We will follow this blog to construct the scaffolding for training our model. As in the blog, we will use a small, RoBERTa-like model with ~84m parameters.

For performing the pre-training, we use Huggingface's example training script. This pretrains a language model using the masked language modelling task. How this works is that the model is given inputs with some tokens randomly replaced with the special <mask> token. The model then has to identify the correct token that goes in its place. There are other pretraining tasks that might be suitable for this task such as next sentence prediction, or shuffled token detection, but this will do the job for now.
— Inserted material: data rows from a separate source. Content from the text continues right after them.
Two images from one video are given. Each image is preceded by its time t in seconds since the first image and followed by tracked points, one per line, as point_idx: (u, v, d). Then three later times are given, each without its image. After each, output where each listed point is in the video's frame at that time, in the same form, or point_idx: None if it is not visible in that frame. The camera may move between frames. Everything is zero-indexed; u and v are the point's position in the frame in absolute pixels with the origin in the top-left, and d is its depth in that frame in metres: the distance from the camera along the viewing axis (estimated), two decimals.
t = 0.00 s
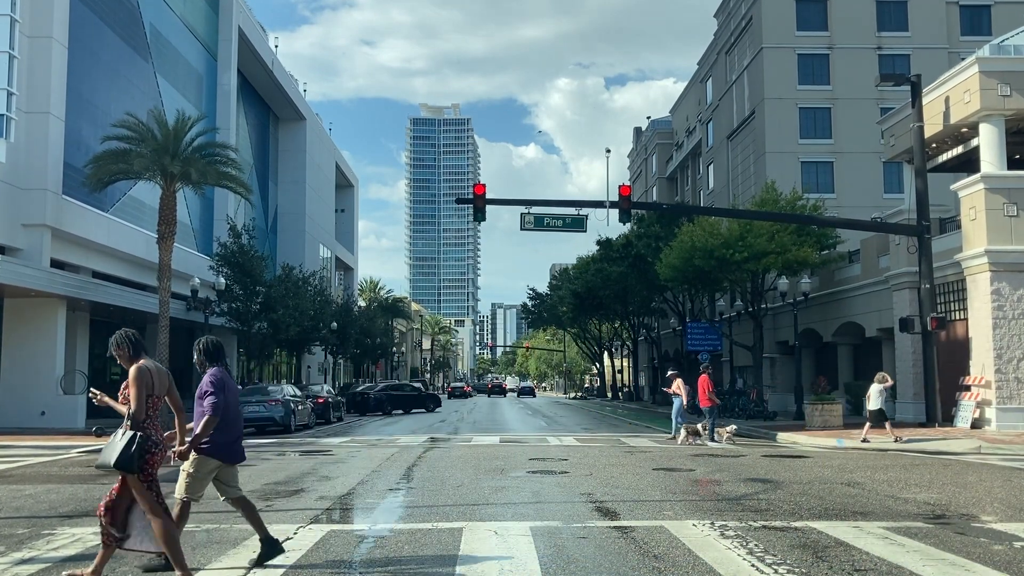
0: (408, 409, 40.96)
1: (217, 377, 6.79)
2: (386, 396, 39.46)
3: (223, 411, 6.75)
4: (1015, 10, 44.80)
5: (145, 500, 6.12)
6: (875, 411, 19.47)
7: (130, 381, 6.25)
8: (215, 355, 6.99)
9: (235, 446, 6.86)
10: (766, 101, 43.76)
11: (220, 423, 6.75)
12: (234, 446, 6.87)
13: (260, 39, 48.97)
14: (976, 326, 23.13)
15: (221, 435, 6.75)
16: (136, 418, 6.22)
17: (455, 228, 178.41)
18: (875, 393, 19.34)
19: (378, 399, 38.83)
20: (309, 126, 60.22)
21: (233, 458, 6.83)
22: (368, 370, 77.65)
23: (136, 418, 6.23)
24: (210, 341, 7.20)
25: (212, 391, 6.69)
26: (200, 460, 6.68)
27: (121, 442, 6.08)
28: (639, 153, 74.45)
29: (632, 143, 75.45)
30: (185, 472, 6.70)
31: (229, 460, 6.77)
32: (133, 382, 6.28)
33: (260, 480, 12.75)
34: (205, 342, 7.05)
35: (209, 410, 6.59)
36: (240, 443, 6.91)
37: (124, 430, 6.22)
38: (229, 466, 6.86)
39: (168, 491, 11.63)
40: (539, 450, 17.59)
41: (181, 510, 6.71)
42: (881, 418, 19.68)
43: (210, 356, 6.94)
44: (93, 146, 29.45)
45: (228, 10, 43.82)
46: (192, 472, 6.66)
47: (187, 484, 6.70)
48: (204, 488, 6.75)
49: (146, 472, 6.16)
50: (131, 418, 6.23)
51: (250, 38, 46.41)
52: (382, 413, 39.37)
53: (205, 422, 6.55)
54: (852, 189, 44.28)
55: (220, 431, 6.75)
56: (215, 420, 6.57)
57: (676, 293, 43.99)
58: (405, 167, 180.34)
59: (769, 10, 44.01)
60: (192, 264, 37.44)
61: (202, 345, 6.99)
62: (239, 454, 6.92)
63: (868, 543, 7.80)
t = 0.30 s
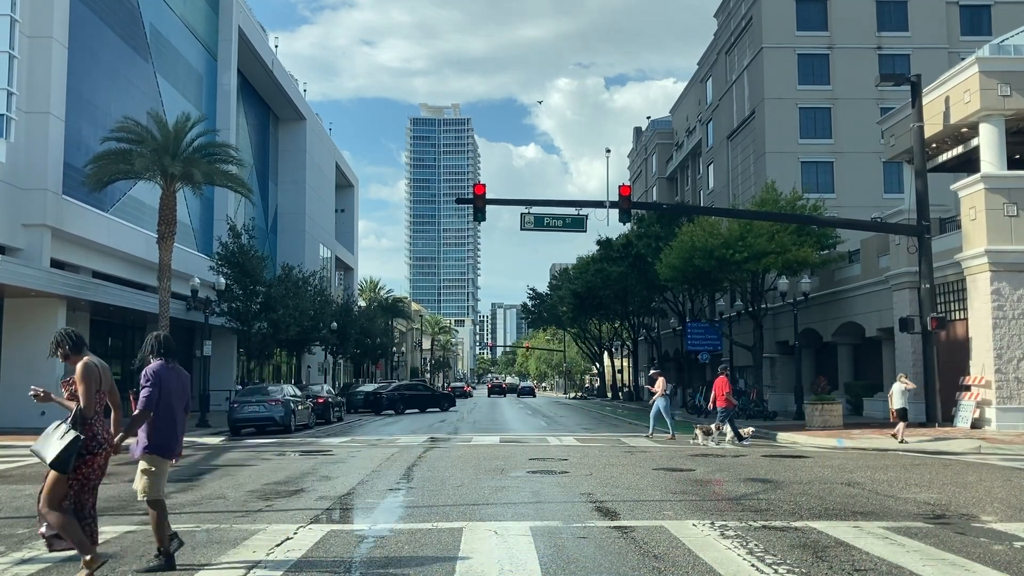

After training for 400,000 steps, let's look at some of the results. For this, we give the model a string as input with the mask token in it, and see how it chooses to replace it.

"Brazil | capital | <mask>"

[{'score': 0.4451245069503784, 'token': 24435, 'token_str': ' Lisbon', 'sequence': 'Brazil | capital | Lisbon'}, {'score': 0.4019171893596649, 'token': 2910, 'token_str': ' Brazil', 'sequence': 'Brazil | capital | Brazil'}, {'score': 0.04149125516414642, 'token': 20698, 'token_str': ' Janeiro', 'sequence': 'Brazil | capital | Janeiro'}, {'score': 0.012677792459726334, 'token': 5716, 'token_str': ' Rio', 'sequence': 'Brazil | capital | Rio'}, {'score': 0.007810568902641535, 'token': 8947, 'token_str': ' Rome', 'sequence': 'Brazil | capital | Rome'}]

The model doesn't encode "knowledge", but it does know to suggest cities for the given example. Good sign!

Now to use this with our bi-encoder

Bi-encoder

For our bi-encoder, we need a text encoder and our RDF encoder. We use Sentencebert's all-distilroberta-v1 model as our text encoder. For training, we use text-RDF pairs from WebNLG's English dataset as our positive examples, and randomly permuted pairs as the negative examples. Then we train our model using contrastive loss, which maximizes the distance between two vectors if they're a negative sample, and minimizes it if it's a positive sample.

Now let's look at the results by measuring the cosine similarity between Adirondack Regional Airport is 507 metres above sea level and Adirondack_Regional_Airport | elevationAboveTheSeaLevel_(in_metres) | 507, which should have a high similarity

tensor([0.0313])

Well, that's not a good sign. Something needs to change, which we will investigate over the next week. Here are some potential ideas that could work

  1. The basics, experimenting with different hyperparameters.
  2. Better negative sampling
  3. Continued pretraining of a language model for RDF encoder for domain adaption rather than starting from scratch, and then using the same language model as the text encoder.